§ **WORKING DATA**
______________________________

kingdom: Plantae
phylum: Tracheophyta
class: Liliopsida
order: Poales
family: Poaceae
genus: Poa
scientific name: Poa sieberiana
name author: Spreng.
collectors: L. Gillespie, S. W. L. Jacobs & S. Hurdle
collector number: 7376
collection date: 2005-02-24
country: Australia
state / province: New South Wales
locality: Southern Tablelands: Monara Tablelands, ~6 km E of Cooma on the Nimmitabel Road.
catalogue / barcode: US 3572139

______________________________

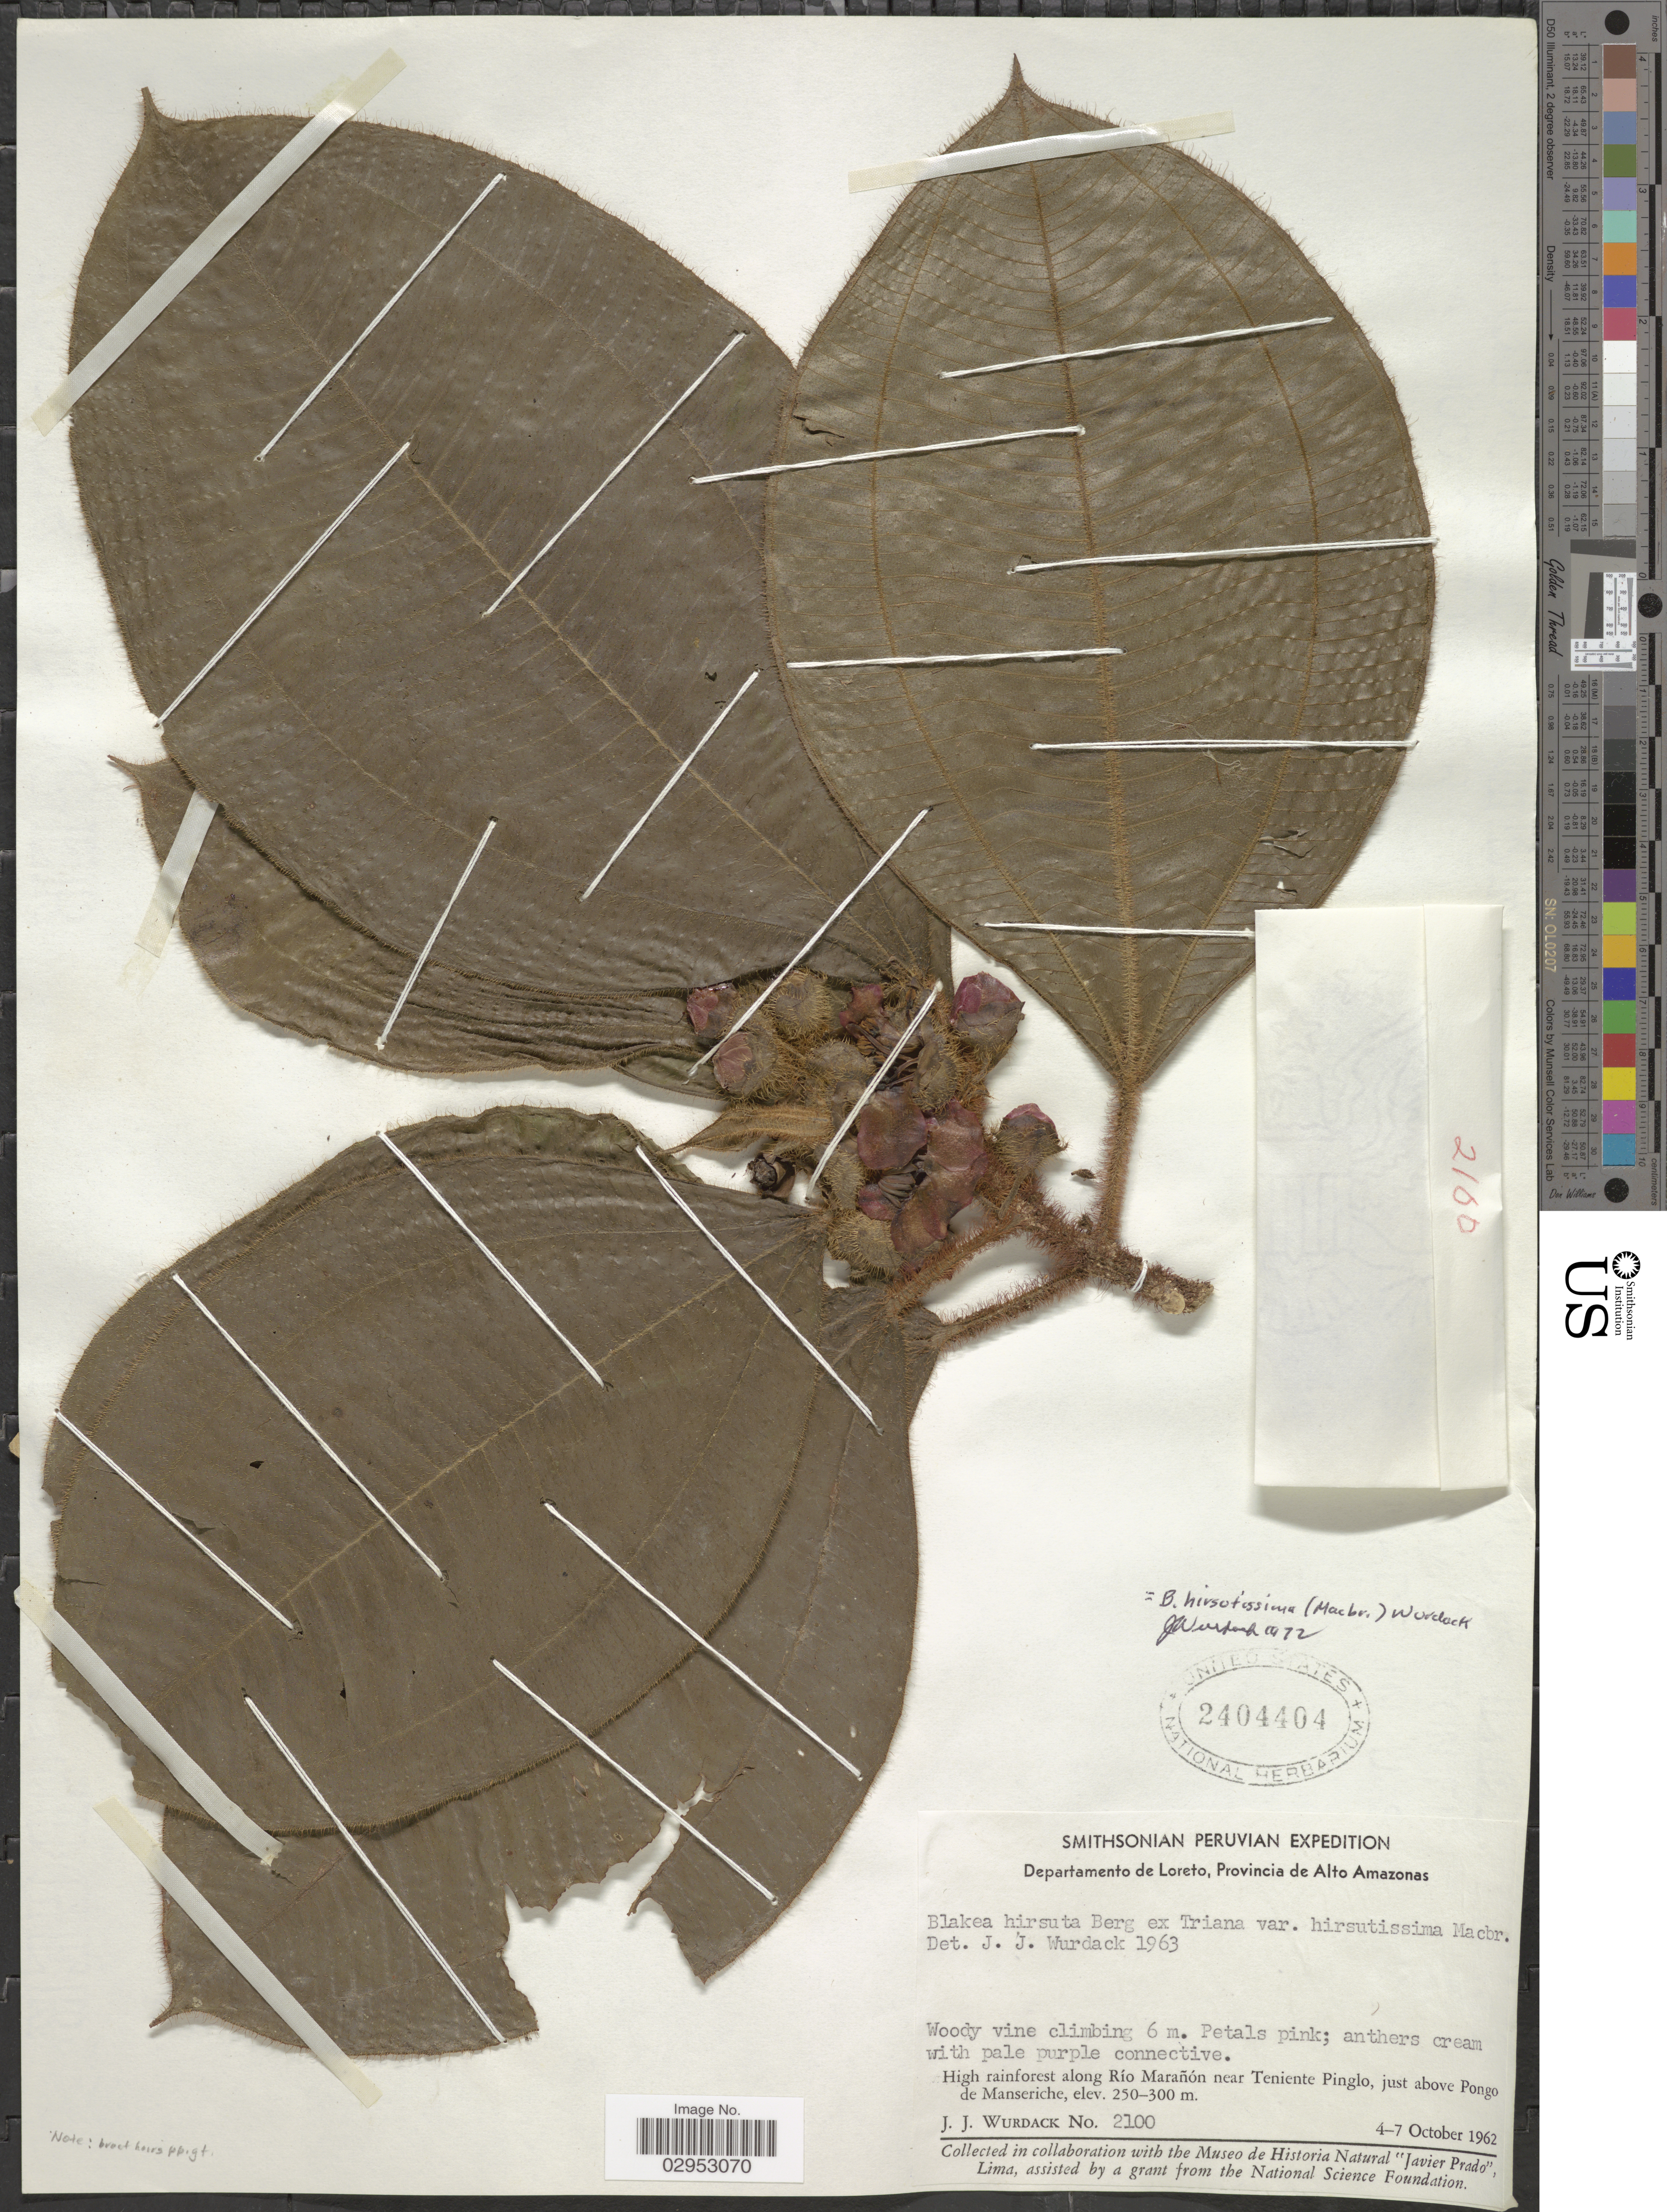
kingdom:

______________________________

§ **PROBLEM DESCRIPTION**
Rewrite the stretch of material above, from the line containing "name author: Spreng." through the line containing "locality: Southern Tablelands: Monara", as a numbered list, and drop any blank lines.

§ **RIGHT ANSWER**
1. name author: Spreng.
2. collectors: L. Gillespie, S. W. L. Jacobs & S. Hurdle
3. collector number: 7376
4. collection date: 2005-02-24
5. country: Australia
6. state / province: New South Wales
7. locality: Southern Tablelands: Monara Tablelands, ~6 km E of Cooma on the Nimmitabel Road.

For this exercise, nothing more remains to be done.